Mercedes-Benz SLK 200 K Aut. · 184 CV (2008-2011)

2008
Gasolina
RWD
Automático 5v
Mercedes-Benz Clase SLK - Vista 1
Mercedes-Benz Clase SLK - Vista 2
Mercedes-Benz Clase SLK - Vista 3
Mercedes-Benz Clase SLK - Vista 4

Especificaciones y análisis del Mercedes-Benz Clase SLK

Potencia

184CV

Par

250Nm

Consumo

8l/100

Emisiones

190g/km

0-100 km/h

7.9s

Vel. Máx.

232km/h

Peso

-kg

Precio

44,275

Resumen técnico

Combustible

Gasolina

Transmisión

Automático 5v

Tracción

RWD

Plazas

2 / 2 puertas

Maletero

300 L

Depósito

70 L

Potencia

135 kW

Estado

Actual

Especificaciones técnicas

Motor

Potencia máxima184 CV / 135 kW
Par máximo250 Nm
Tipo de combustibleGasolina
TransmisiónAutomático 5v

Capacidades

Depósito70 L
Maletero300 L

Análisis detallado del Mercedes-Benz SLK 200 K Aut. · 184 CV (2008-2011)

Descripción general

El Mercedes-Benz SLK 200 K Aut. de 2008 es un roadster que encarna la esencia del lujo y la deportividad de la marca alemana. Con su techo retráctil, ofrece la versatilidad de un coupé y la emoción de un descapotable, convirtiéndolo en un coche ideal para disfrutar de la carretera con estilo y distinción. Su motor de gasolina de 1.8 litros y 184 CV, combinado con una transmisión automática de 5 velocidades, promete una experiencia de conducción suave y a la vez enérgica.

Experiencia de conducción

Conducir el SLK 200 K Aut. es una experiencia que despierta los sentidos. La respuesta del motor, aunque no es explosiva, es progresiva y suficiente para disfrutar de adelantamientos y tramos revirados. La dirección es precisa y la suspensión, aunque firme, filtra bien las irregularidades, ofreciendo un equilibrio entre confort y deportividad. El sonido del motor, especialmente al acelerar, es agradable y acompaña la sensación de libertad que proporciona ir a cielo abierto. Es un coche que invita a la conducción relajada, pero que también puede ofrecer momentos de emoción cuando se le exige.

Diseño y estética

El diseño del Mercedes-Benz SLK 200 K Aut. es atemporal y elegante. Sus líneas fluidas y su silueta compacta le otorgan una presencia deportiva y sofisticada. El frontal, con la característica parrilla de Mercedes y los faros afilados, le confiere una mirada decidida. La zaga, con sus pilotos LED y su doble salida de escape, refuerza su carácter dinámico. El interior, aunque no es el más espacioso, está diseñado con materiales de calidad y una ergonomía cuidada, creando un ambiente acogedor y lujoso para sus dos ocupantes. El techo retráctil, un elemento clave de su diseño, se pliega y despliega con suavidad, transformando el coche en cuestión de segundos.

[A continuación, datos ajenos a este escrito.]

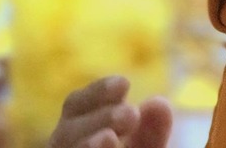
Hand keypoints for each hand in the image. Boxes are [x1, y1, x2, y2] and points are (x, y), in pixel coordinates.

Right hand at [49, 77, 172, 147]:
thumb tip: (159, 103)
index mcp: (75, 134)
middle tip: (130, 113)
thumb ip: (151, 135)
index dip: (96, 92)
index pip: (75, 106)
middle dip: (98, 117)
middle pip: (66, 131)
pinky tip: (102, 147)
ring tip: (109, 138)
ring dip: (84, 145)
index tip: (125, 84)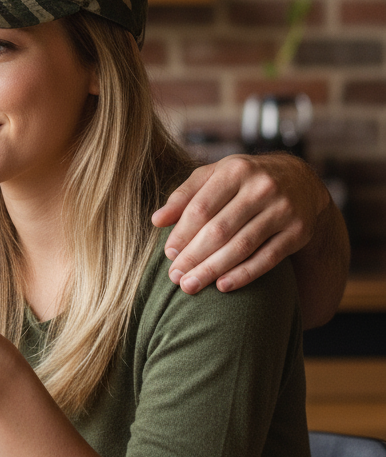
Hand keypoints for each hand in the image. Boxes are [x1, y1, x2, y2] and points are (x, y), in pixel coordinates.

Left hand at [152, 153, 330, 294]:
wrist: (300, 180)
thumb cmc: (243, 180)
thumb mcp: (214, 176)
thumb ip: (185, 196)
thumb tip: (156, 221)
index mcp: (235, 170)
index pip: (201, 207)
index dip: (182, 233)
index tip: (168, 253)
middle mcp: (261, 187)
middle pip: (220, 229)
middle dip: (194, 256)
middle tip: (175, 276)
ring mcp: (282, 210)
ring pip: (242, 246)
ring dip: (213, 269)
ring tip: (191, 285)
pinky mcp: (298, 231)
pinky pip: (267, 258)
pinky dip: (243, 275)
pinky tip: (222, 286)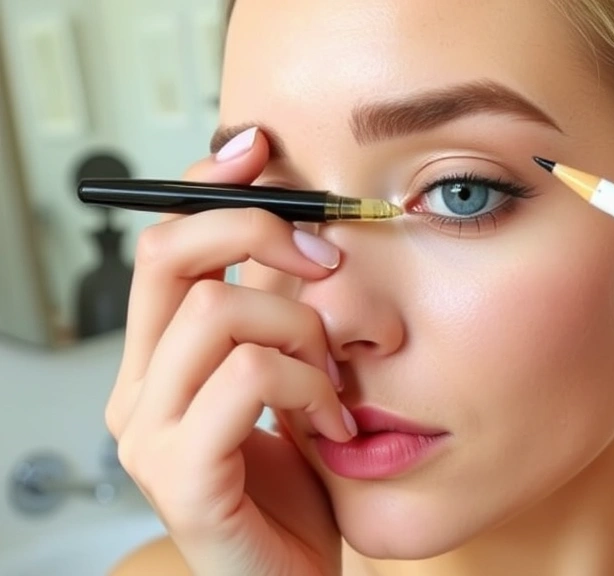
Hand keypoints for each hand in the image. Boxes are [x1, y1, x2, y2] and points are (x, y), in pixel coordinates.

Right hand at [106, 128, 355, 574]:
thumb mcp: (292, 384)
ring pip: (219, 311)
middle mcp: (139, 392)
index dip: (204, 185)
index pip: (162, 245)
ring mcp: (151, 437)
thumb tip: (307, 235)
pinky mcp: (183, 478)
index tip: (258, 148)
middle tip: (325, 260)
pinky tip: (334, 425)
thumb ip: (281, 320)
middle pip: (171, 256)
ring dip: (302, 332)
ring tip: (333, 384)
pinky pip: (249, 380)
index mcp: (161, 363)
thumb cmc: (298, 488)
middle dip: (258, 231)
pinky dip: (309, 388)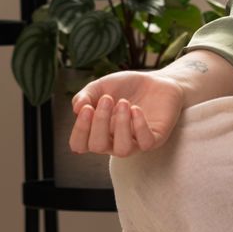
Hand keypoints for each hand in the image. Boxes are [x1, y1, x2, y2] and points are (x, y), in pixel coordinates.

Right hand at [67, 69, 187, 157]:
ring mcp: (135, 143)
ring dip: (120, 125)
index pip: (79, 145)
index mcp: (97, 132)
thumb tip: (75, 108)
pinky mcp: (155, 139)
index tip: (87, 108)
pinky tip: (137, 109)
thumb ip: (86, 95)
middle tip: (107, 99)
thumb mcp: (102, 86)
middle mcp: (113, 142)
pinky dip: (139, 126)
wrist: (156, 81)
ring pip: (122, 150)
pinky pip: (146, 143)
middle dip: (99, 123)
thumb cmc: (126, 87)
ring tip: (124, 102)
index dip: (80, 130)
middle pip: (98, 147)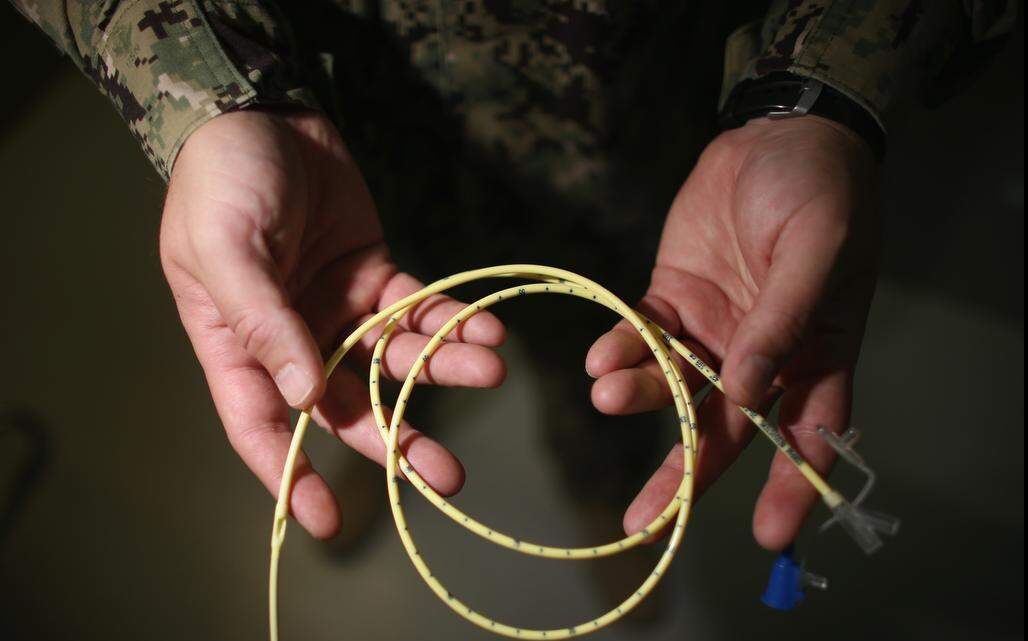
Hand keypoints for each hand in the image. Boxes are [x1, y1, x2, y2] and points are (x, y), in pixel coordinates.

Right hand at [159, 109, 505, 538]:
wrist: (261, 111)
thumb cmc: (221, 182)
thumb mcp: (224, 250)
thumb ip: (264, 323)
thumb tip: (304, 399)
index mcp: (235, 343)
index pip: (261, 425)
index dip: (291, 476)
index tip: (328, 521)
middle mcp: (292, 338)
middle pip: (345, 405)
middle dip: (395, 439)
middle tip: (444, 476)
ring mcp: (339, 308)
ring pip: (394, 359)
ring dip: (442, 370)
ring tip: (491, 372)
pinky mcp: (378, 276)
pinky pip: (420, 309)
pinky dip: (453, 321)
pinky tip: (489, 331)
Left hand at [586, 116, 879, 549]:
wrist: (775, 134)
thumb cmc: (819, 191)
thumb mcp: (816, 249)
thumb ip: (784, 319)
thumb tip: (751, 392)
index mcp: (817, 352)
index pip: (810, 433)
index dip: (790, 485)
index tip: (768, 533)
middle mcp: (763, 355)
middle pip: (727, 429)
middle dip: (687, 475)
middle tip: (647, 521)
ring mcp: (714, 330)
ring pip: (675, 386)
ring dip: (641, 397)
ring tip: (608, 395)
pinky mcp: (672, 298)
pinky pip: (643, 336)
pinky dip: (621, 351)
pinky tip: (600, 359)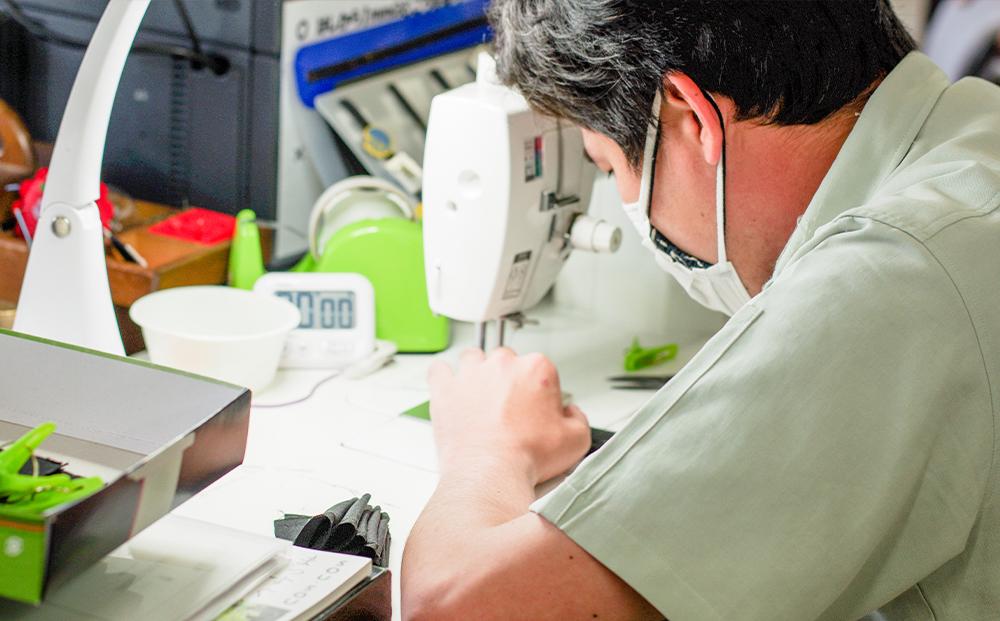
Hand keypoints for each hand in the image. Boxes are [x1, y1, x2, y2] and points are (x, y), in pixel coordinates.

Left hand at [427, 348, 590, 484]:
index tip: (535, 407)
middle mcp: (502, 364)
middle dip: (508, 380)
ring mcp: (471, 374)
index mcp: (536, 369)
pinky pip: (439, 370)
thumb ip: (579, 419)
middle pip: (507, 361)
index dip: (539, 390)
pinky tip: (452, 390)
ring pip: (474, 359)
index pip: (540, 368)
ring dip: (478, 373)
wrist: (491, 473)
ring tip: (482, 397)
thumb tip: (571, 413)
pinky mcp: (445, 389)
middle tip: (509, 407)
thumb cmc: (527, 456)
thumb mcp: (576, 440)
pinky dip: (444, 378)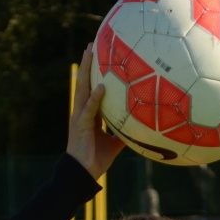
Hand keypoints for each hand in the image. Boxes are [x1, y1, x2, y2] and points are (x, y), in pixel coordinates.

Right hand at [67, 44, 123, 178]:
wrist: (83, 174)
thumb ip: (123, 134)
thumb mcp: (114, 144)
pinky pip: (90, 109)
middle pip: (85, 83)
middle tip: (91, 45)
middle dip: (88, 64)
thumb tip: (138, 129)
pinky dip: (95, 98)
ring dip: (86, 71)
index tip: (99, 57)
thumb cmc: (96, 159)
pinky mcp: (81, 125)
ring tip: (89, 53)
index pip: (93, 89)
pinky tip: (101, 87)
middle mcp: (83, 112)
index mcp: (90, 115)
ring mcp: (80, 117)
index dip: (95, 74)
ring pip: (84, 89)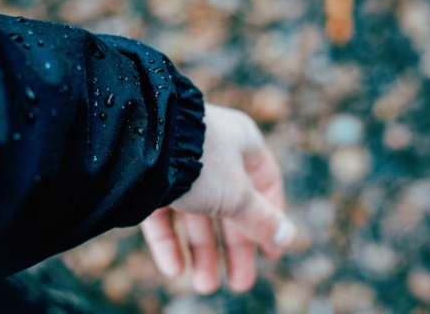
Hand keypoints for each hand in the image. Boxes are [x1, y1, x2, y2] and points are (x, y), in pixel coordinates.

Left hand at [141, 104, 295, 293]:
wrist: (141, 143)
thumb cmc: (202, 160)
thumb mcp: (238, 194)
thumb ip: (262, 219)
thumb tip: (288, 237)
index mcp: (242, 144)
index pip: (265, 184)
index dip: (270, 220)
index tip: (270, 255)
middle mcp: (211, 153)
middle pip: (230, 206)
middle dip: (234, 249)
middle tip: (240, 284)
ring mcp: (178, 165)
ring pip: (195, 215)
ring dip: (201, 252)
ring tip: (204, 286)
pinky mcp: (149, 179)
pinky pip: (162, 214)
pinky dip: (169, 242)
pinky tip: (173, 269)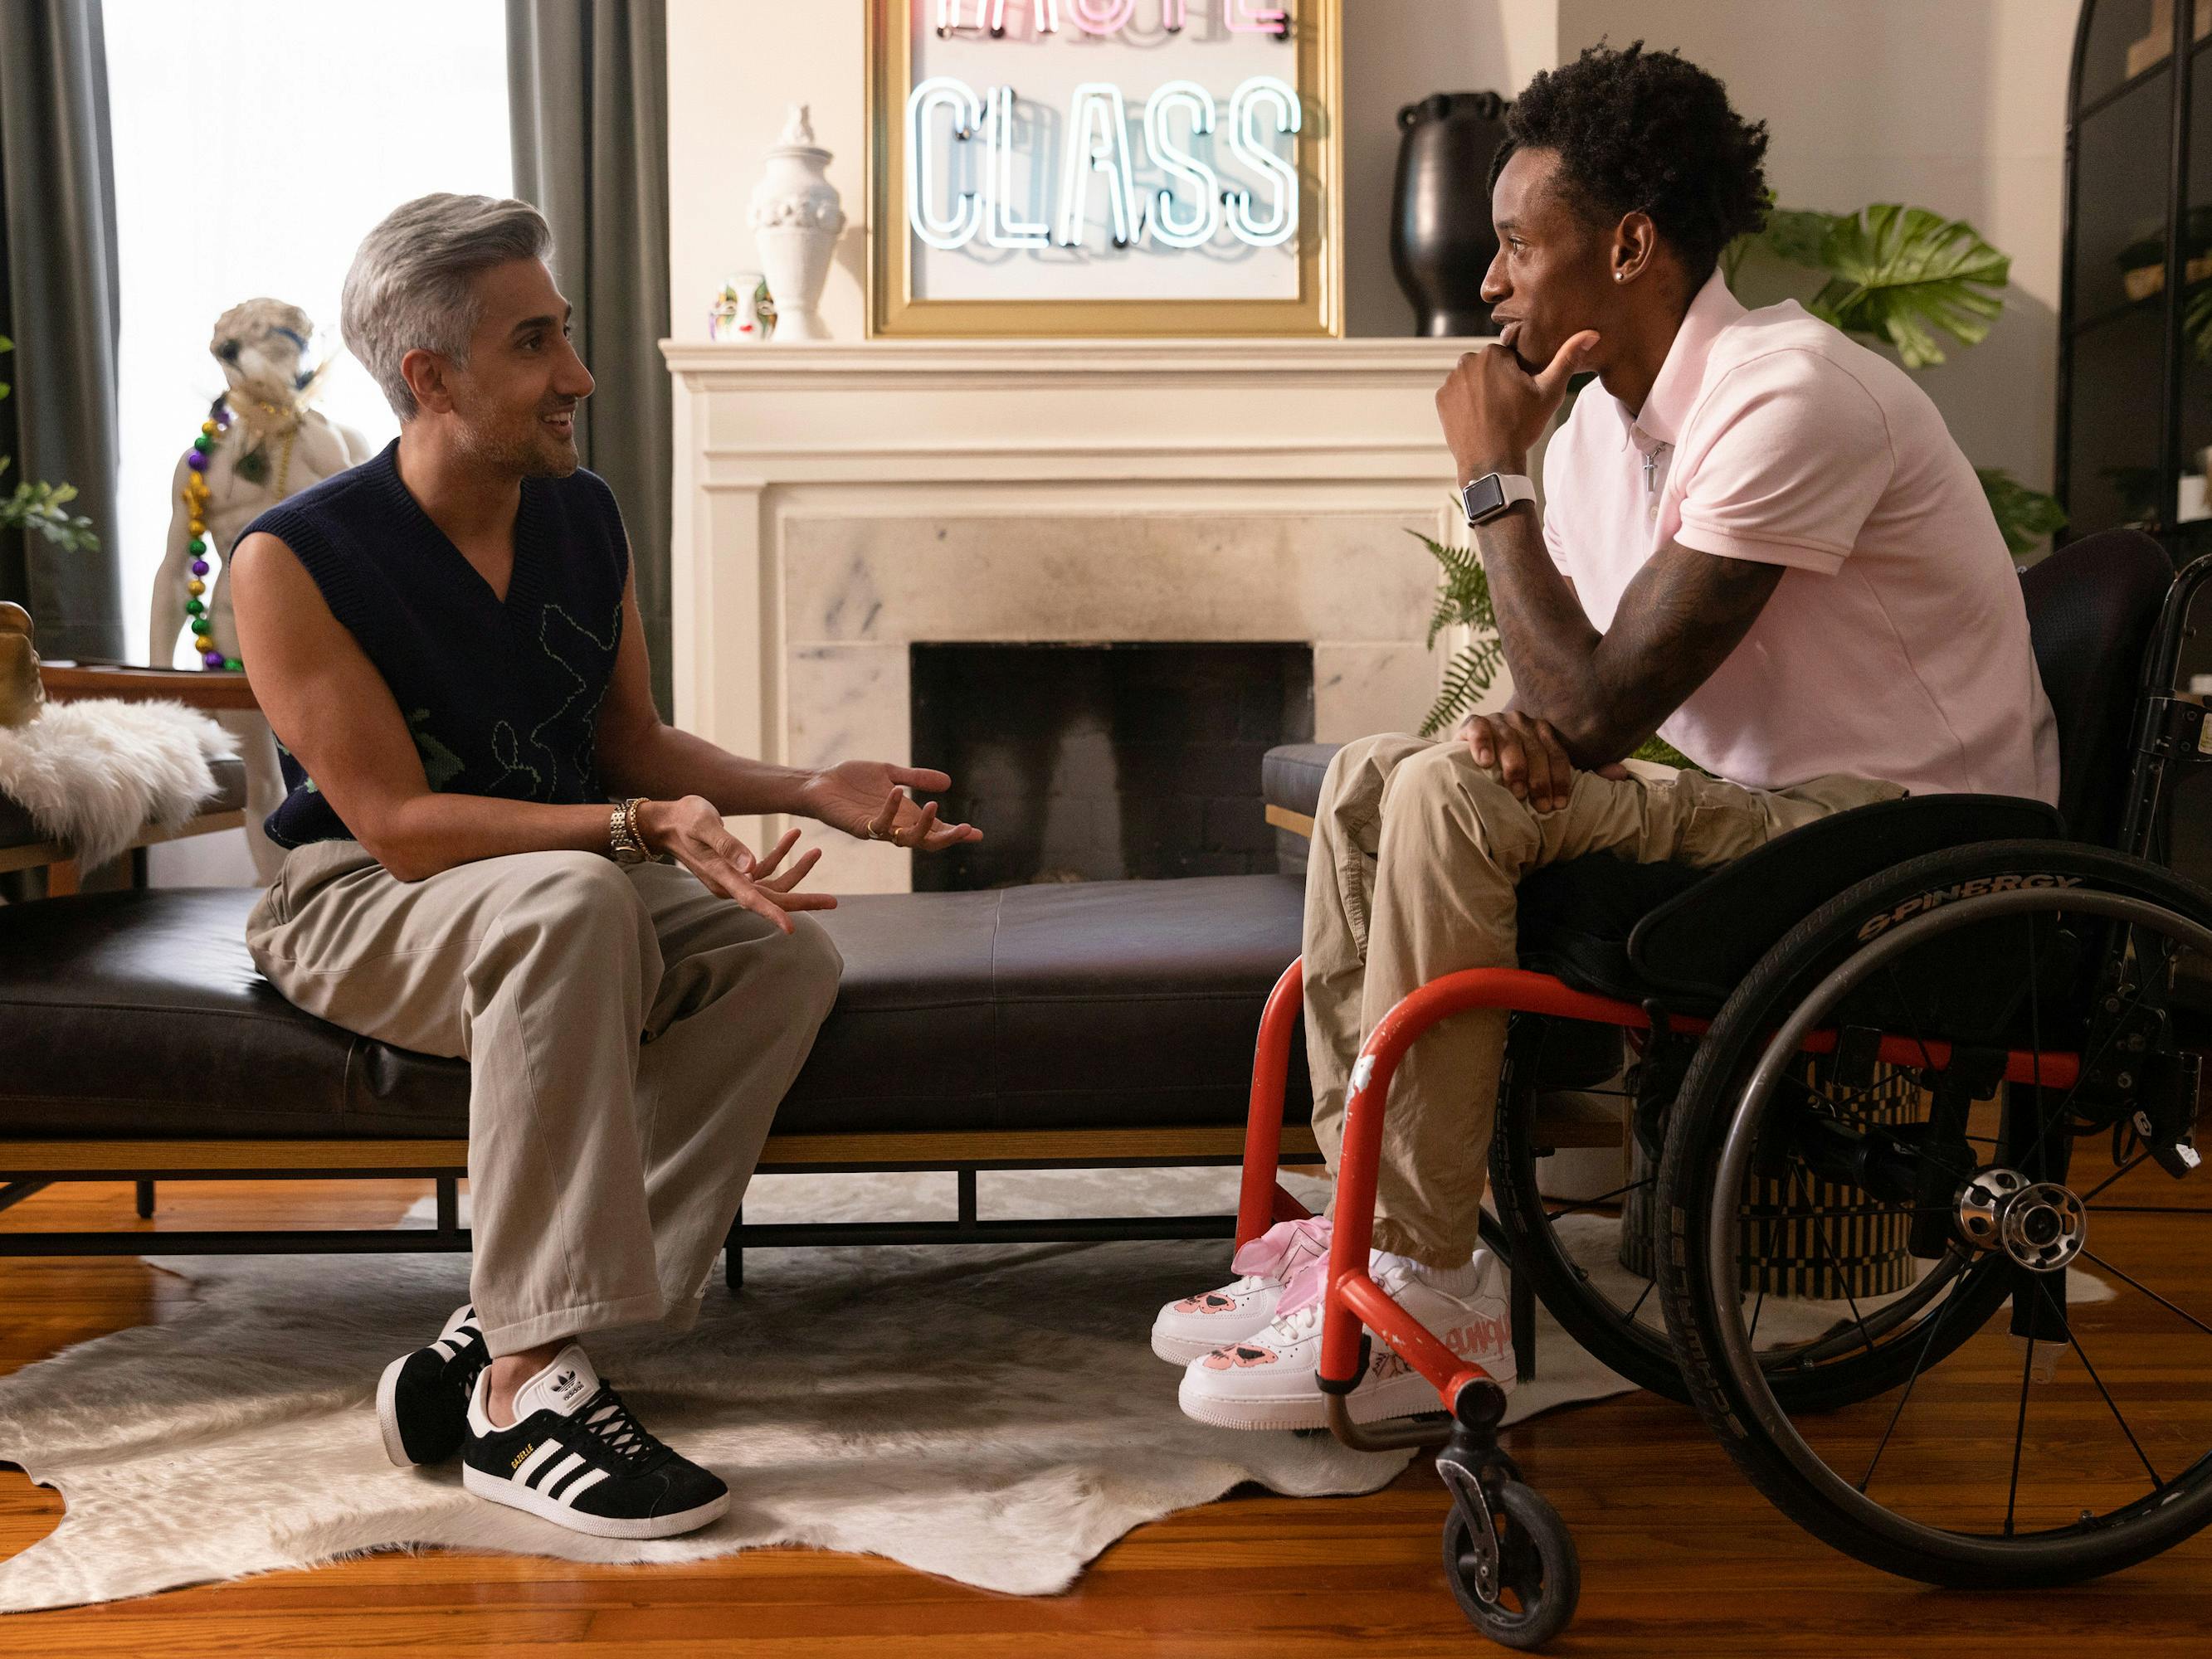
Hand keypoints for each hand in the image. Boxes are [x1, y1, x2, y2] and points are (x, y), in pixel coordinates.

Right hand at [635, 795, 833, 934]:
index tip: (790, 929)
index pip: (752, 900)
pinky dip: (781, 854)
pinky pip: (765, 868)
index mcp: (722, 877)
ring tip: (817, 850)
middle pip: (772, 899)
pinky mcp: (736, 869)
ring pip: (773, 884)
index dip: (772, 914)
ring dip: (797, 870)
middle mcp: (729, 884)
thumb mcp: (705, 824)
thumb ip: (728, 845)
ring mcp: (734, 879)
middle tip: (833, 901)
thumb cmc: (684, 819)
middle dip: (803, 900)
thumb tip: (751, 866)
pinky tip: (794, 836)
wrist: (666, 822)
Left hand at [799, 760, 983, 852]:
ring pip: (907, 839)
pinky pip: (879, 823)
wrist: (819, 782)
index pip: (936, 829)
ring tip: (935, 806)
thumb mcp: (890, 773)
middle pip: (927, 841)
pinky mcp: (860, 827)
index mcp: (905, 815)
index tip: (978, 834)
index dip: (956, 832)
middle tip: (966, 830)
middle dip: (948, 837)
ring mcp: (878, 829)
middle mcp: (895, 826)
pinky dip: (889, 809)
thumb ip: (917, 778)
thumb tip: (948, 782)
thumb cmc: (852, 780)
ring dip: (923, 826)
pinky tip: (896, 792)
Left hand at [1434, 328, 1600, 484]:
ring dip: (1482, 391)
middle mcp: (1466, 362)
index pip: (1508, 357)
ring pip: (1473, 380)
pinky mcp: (1441, 400)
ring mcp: (1450, 382)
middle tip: (1509, 406)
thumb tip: (1591, 334)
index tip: (1521, 395)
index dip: (1518, 375)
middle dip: (1498, 381)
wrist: (1491, 462)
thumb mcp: (1550, 392)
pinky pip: (1457, 395)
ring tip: (1494, 414)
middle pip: (1488, 367)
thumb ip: (1568, 359)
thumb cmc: (1521, 426)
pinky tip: (1479, 418)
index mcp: (1492, 354)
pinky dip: (1466, 404)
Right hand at [1461, 709, 1624, 811]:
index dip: (1561, 779)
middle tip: (1540, 806)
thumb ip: (1583, 775)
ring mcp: (1498, 722)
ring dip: (1514, 766)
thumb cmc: (1514, 771)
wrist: (1470, 764)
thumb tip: (1622, 774)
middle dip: (1539, 779)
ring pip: (1510, 740)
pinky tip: (1485, 764)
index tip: (1560, 805)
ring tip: (1516, 790)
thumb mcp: (1548, 774)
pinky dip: (1482, 744)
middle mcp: (1522, 722)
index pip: (1558, 753)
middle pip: (1536, 749)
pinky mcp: (1473, 723)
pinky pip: (1479, 729)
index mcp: (1543, 732)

Tecnología y características

A pesar de ser un modelo de 2008, el SLK 200 K Aut. incorpora tecnología que mejora la experiencia de conducción y el confort. Su motor de 1.8 litros con compresor e intercooler ofrece una buena eficiencia para su época, y la transmisión automática de 5 velocidades proporciona cambios suaves y precisos. En el interior, cuenta con elementos como el climatizador automático, el sistema de sonido de calidad y los asientos deportivos, que contribuyen a un viaje placentero. Aunque no dispone de las últimas ayudas a la conducción de los modelos actuales, su tecnología se centra en ofrecer una experiencia de conducción pura y gratificante.

Competencia

En su segmento, el Mercedes-Benz SLK 200 K Aut. compite con otros roadsters premium como el BMW Z4, el Audi TT Roadster y el Porsche Boxster. Cada uno de ellos ofrece una propuesta diferente, pero el SLK se distingue por su equilibrio entre deportividad, confort y la elegancia característica de Mercedes-Benz. Frente a sus rivales, el SLK ofrece una experiencia de conducción más orientada al placer y al estilo, sin renunciar a un rendimiento satisfactorio.

Conclusión

El Mercedes-Benz SLK 200 K Aut. de 2008 es un coche que sigue siendo atractivo hoy en día. Su combinación de diseño elegante, prestaciones equilibradas y la versatilidad de su techo retráctil lo convierten en una opción muy interesante para aquellos que buscan un roadster premium. Es un coche para disfrutar de la carretera, para sentir el viento en el pelo y para deleitarse con la calidad y el prestigio de la marca de la estrella. Un clásico moderno que promete seguir robando miradas y ofreciendo sonrisas a sus afortunados propietarios.